BILLINGS — Was it a shooting star? What about a comet? If you were outside Tuesday night, you may have witnessed quite the spectacle: Multiple lights shooting across the night sky that caught the attention of many Montana residents.
“It was absolutely memorizing. It was kind of showstopping, it was that neat,” said one Laurel woman, who identified herself as Kari K., on Tuesday.
As showstopping as the lights in the sky were to witness, there was one question many asked after the lights stopped them in their tracks.
“Is that a comet? I had never seen like a comet before, in real life. So, I'm like, I want to get a closer look at this," said her son, Kyle B.
“It was more of an awe moment than scared, I suppose. We just wanted to know what it was,” said James Young, who saw the lights while on his porch in Lockwood.
Ryan Hannahoe, the executive director of the Montana Learning Center, said their meteor detection system detected a fuel tank of a Russian rocket entering the atmosphere at 10:08 p.m. Tuesday.
“With the friction and the speed and how it was traveling, it broke up. And what we saw in the sky was that breaking up and then streaking across the sky,” Hannahoe said.
It was a sight to see and one that doesn't happen often here in Montana.
“It’s just a little piece of space junk coming back in.
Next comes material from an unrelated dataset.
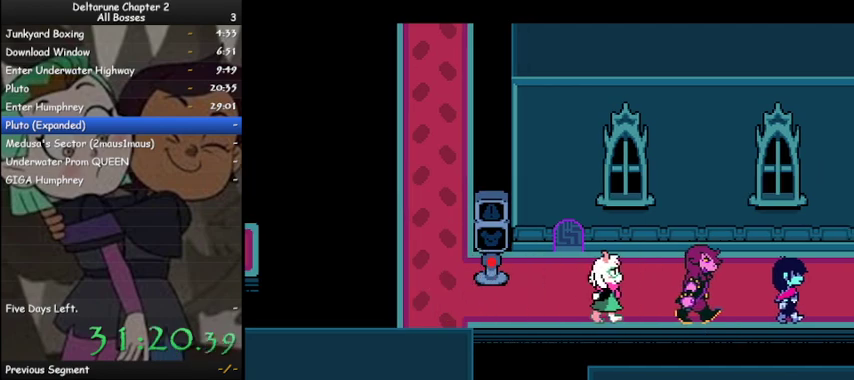
{"keys": ["ctrl", "right", "shift"], "events": []}
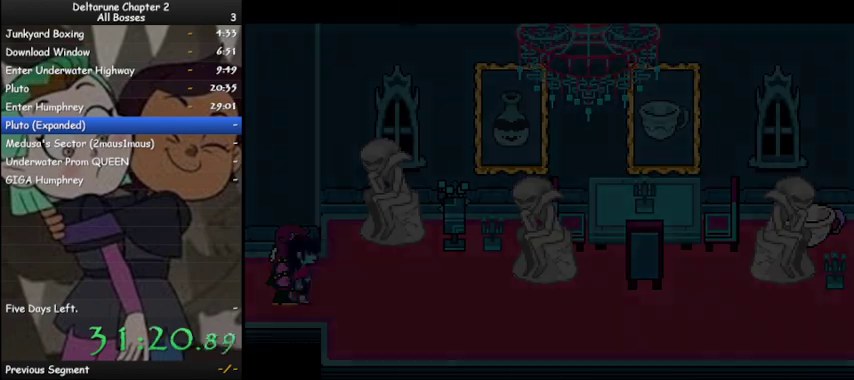
{"keys": ["ctrl", "right", "shift"], "events": []}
Well, more than a little piece,” said Hannahoe.
Not a shooting star. Not a comet or meteor. Just a piece of space junk that gave Montanans a beautiful show.
“To actually hear it could have been a Russian satellite or something that was blowing up that makes sense for what I was seeing. Because it was alarming, it wasn’t a normal thing that you see in the night sky,” Kari said.